# Provided material

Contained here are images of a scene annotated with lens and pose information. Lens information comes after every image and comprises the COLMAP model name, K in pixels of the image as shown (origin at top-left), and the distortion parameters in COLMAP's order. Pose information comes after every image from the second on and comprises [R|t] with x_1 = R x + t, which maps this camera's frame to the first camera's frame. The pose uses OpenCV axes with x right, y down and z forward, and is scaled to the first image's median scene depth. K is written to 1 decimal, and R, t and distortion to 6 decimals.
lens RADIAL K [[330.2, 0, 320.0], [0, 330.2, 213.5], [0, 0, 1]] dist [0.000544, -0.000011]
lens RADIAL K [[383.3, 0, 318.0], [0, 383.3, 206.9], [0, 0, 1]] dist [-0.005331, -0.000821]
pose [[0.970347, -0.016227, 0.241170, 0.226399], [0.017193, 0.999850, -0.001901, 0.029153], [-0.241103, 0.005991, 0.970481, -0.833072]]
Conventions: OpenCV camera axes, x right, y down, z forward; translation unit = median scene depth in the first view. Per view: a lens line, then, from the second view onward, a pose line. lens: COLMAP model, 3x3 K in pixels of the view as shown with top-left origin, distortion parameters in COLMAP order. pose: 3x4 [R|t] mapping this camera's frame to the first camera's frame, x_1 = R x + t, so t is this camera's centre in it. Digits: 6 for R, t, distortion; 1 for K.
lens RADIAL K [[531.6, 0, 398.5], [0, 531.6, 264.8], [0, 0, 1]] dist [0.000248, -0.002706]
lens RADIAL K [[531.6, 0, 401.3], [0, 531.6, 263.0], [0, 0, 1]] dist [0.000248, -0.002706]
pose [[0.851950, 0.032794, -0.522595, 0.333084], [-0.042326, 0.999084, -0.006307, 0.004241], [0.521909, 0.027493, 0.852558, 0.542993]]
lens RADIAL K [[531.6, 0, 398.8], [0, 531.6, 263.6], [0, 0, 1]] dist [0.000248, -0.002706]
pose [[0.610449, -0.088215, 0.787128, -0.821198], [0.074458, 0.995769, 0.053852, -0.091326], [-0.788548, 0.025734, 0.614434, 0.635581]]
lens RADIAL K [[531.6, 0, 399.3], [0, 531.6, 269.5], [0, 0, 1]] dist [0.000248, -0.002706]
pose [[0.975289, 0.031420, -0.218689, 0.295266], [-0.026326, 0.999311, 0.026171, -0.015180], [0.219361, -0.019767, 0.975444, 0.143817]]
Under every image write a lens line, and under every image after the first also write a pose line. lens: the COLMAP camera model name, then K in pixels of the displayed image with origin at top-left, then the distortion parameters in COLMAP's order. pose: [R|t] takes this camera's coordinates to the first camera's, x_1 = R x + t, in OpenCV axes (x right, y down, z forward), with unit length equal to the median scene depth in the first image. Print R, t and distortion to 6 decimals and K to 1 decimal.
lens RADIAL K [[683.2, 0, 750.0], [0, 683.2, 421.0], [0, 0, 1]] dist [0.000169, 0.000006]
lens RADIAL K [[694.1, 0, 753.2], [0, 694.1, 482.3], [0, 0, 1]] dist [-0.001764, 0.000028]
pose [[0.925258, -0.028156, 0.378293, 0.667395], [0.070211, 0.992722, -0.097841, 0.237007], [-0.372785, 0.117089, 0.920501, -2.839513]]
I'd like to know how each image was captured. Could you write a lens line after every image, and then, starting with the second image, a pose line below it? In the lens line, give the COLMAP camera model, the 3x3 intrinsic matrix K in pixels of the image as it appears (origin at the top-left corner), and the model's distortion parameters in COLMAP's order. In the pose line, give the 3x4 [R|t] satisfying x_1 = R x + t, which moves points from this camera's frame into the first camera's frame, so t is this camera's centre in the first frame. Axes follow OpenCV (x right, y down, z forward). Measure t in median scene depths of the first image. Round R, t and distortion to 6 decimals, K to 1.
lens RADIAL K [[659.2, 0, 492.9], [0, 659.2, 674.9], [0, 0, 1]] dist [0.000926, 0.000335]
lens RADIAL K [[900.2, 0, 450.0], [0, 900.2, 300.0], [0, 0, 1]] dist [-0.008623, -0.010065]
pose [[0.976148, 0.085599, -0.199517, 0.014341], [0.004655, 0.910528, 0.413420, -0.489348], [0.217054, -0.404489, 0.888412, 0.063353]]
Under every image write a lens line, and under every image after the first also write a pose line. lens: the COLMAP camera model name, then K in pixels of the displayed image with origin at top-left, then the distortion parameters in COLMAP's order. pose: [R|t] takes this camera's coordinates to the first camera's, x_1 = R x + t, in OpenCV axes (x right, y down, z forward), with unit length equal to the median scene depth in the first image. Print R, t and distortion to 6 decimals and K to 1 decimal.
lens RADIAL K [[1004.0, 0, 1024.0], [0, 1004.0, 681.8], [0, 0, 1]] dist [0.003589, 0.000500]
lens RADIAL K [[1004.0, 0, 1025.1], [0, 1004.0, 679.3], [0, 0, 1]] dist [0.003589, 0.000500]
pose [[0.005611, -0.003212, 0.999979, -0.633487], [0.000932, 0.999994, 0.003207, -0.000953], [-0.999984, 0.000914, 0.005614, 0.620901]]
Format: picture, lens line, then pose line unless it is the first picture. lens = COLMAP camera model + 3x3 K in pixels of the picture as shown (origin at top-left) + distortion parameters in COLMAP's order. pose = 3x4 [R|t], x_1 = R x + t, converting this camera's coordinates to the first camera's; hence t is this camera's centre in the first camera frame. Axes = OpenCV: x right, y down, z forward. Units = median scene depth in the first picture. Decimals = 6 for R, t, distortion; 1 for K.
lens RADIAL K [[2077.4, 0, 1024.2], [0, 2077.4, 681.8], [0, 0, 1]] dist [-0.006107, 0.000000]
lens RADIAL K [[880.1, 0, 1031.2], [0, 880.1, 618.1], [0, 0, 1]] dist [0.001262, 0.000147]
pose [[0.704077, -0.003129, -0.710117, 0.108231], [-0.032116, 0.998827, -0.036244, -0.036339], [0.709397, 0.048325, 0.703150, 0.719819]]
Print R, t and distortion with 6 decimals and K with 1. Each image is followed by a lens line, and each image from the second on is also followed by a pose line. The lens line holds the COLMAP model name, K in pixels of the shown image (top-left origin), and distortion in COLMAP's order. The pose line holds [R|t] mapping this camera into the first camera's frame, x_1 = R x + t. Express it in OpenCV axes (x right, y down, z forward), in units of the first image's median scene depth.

# Problem to work on
Update the listing above by replacing every occurrence of "top-left" with "upper-left", leaving everything else unchanged.

# Response box
Contained here are images of a scene annotated with lens and pose information. Lens information comes after every image and comprises the COLMAP model name, K in pixels of the image as shown (origin at upper-left), and the distortion parameters in COLMAP's order. Pose information comes after every image from the second on and comprises [R|t] with x_1 = R x + t, which maps this camera's frame to the first camera's frame. The pose uses OpenCV axes with x right, y down and z forward, and is scaled to the first image's median scene depth. K is written to 1 decimal, and R, t and distortion to 6 decimals.
lens RADIAL K [[330.2, 0, 320.0], [0, 330.2, 213.5], [0, 0, 1]] dist [0.000544, -0.000011]
lens RADIAL K [[383.3, 0, 318.0], [0, 383.3, 206.9], [0, 0, 1]] dist [-0.005331, -0.000821]
pose [[0.970347, -0.016227, 0.241170, 0.226399], [0.017193, 0.999850, -0.001901, 0.029153], [-0.241103, 0.005991, 0.970481, -0.833072]]
Conventions: OpenCV camera axes, x right, y down, z forward; translation unit = median scene depth in the first view. Per view: a lens line, then, from the second view onward, a pose line. lens: COLMAP model, 3x3 K in pixels of the view as shown with upper-left origin, distortion parameters in COLMAP order. pose: 3x4 [R|t] mapping this camera's frame to the first camera's frame, x_1 = R x + t, so t is this camera's centre in it. Digits: 6 for R, t, distortion; 1 for K.
lens RADIAL K [[531.6, 0, 398.5], [0, 531.6, 264.8], [0, 0, 1]] dist [0.000248, -0.002706]
lens RADIAL K [[531.6, 0, 401.3], [0, 531.6, 263.0], [0, 0, 1]] dist [0.000248, -0.002706]
pose [[0.851950, 0.032794, -0.522595, 0.333084], [-0.042326, 0.999084, -0.006307, 0.004241], [0.521909, 0.027493, 0.852558, 0.542993]]
lens RADIAL K [[531.6, 0, 398.8], [0, 531.6, 263.6], [0, 0, 1]] dist [0.000248, -0.002706]
pose [[0.610449, -0.088215, 0.787128, -0.821198], [0.074458, 0.995769, 0.053852, -0.091326], [-0.788548, 0.025734, 0.614434, 0.635581]]
lens RADIAL K [[531.6, 0, 399.3], [0, 531.6, 269.5], [0, 0, 1]] dist [0.000248, -0.002706]
pose [[0.975289, 0.031420, -0.218689, 0.295266], [-0.026326, 0.999311, 0.026171, -0.015180], [0.219361, -0.019767, 0.975444, 0.143817]]
Under every image write a lens line, and under every image after the first also write a pose line. lens: the COLMAP camera model name, then K in pixels of the displayed image with origin at upper-left, then the distortion parameters in COLMAP's order. pose: [R|t] takes this camera's coordinates to the first camera's, x_1 = R x + t, in OpenCV axes (x right, y down, z forward), with unit length equal to the median scene depth in the first image. Print R, t and distortion to 6 decimals and K to 1 decimal.
lens RADIAL K [[683.2, 0, 750.0], [0, 683.2, 421.0], [0, 0, 1]] dist [0.000169, 0.000006]
lens RADIAL K [[694.1, 0, 753.2], [0, 694.1, 482.3], [0, 0, 1]] dist [-0.001764, 0.000028]
pose [[0.925258, -0.028156, 0.378293, 0.667395], [0.070211, 0.992722, -0.097841, 0.237007], [-0.372785, 0.117089, 0.920501, -2.839513]]
I'd like to know how each image was captured. Could you write a lens line after every image, and then, starting with the second image, a pose line below it? In the lens line, give the COLMAP camera model, the 3x3 intrinsic matrix K in pixels of the image as it appears (origin at the upper-left corner), and the model's distortion parameters in COLMAP's order. In the pose line, give the 3x4 [R|t] satisfying x_1 = R x + t, which moves points from this camera's frame into the first camera's frame, so t is this camera's centre in the first frame. Axes follow OpenCV (x right, y down, z forward). Measure t in median scene depths of the first image. Round R, t and distortion to 6 decimals, K to 1.
lens RADIAL K [[659.2, 0, 492.9], [0, 659.2, 674.9], [0, 0, 1]] dist [0.000926, 0.000335]
lens RADIAL K [[900.2, 0, 450.0], [0, 900.2, 300.0], [0, 0, 1]] dist [-0.008623, -0.010065]
pose [[0.976148, 0.085599, -0.199517, 0.014341], [0.004655, 0.910528, 0.413420, -0.489348], [0.217054, -0.404489, 0.888412, 0.063353]]
Under every image write a lens line, and under every image after the first also write a pose line. lens: the COLMAP camera model name, then K in pixels of the displayed image with origin at upper-left, then the distortion parameters in COLMAP's order. pose: [R|t] takes this camera's coordinates to the first camera's, x_1 = R x + t, in OpenCV axes (x right, y down, z forward), with unit length equal to the median scene depth in the first image. Print R, t and distortion to 6 decimals and K to 1 decimal.
lens RADIAL K [[1004.0, 0, 1024.0], [0, 1004.0, 681.8], [0, 0, 1]] dist [0.003589, 0.000500]
lens RADIAL K [[1004.0, 0, 1025.1], [0, 1004.0, 679.3], [0, 0, 1]] dist [0.003589, 0.000500]
pose [[0.005611, -0.003212, 0.999979, -0.633487], [0.000932, 0.999994, 0.003207, -0.000953], [-0.999984, 0.000914, 0.005614, 0.620901]]
Format: picture, lens line, then pose line unless it is the first picture. lens = COLMAP camera model + 3x3 K in pixels of the picture as shown (origin at upper-left) + distortion parameters in COLMAP's order. pose = 3x4 [R|t], x_1 = R x + t, converting this camera's coordinates to the first camera's; hence t is this camera's centre in the first camera frame. Axes = OpenCV: x right, y down, z forward. Units = median scene depth in the first picture. Decimals = 6 for R, t, distortion; 1 for K.
lens RADIAL K [[2077.4, 0, 1024.2], [0, 2077.4, 681.8], [0, 0, 1]] dist [-0.006107, 0.000000]
lens RADIAL K [[880.1, 0, 1031.2], [0, 880.1, 618.1], [0, 0, 1]] dist [0.001262, 0.000147]
pose [[0.704077, -0.003129, -0.710117, 0.108231], [-0.032116, 0.998827, -0.036244, -0.036339], [0.709397, 0.048325, 0.703150, 0.719819]]
Print R, t and distortion with 6 decimals and K with 1. Each image is followed by a lens line, and each image from the second on is also followed by a pose line. The lens line holds the COLMAP model name, K in pixels of the shown image (upper-left origin), and distortion in COLMAP's order. The pose line holds [R|t] mapping this camera into the first camera's frame, x_1 = R x + t. Express it in OpenCV axes (x right, y down, z forward), in units of the first image's median scene depth.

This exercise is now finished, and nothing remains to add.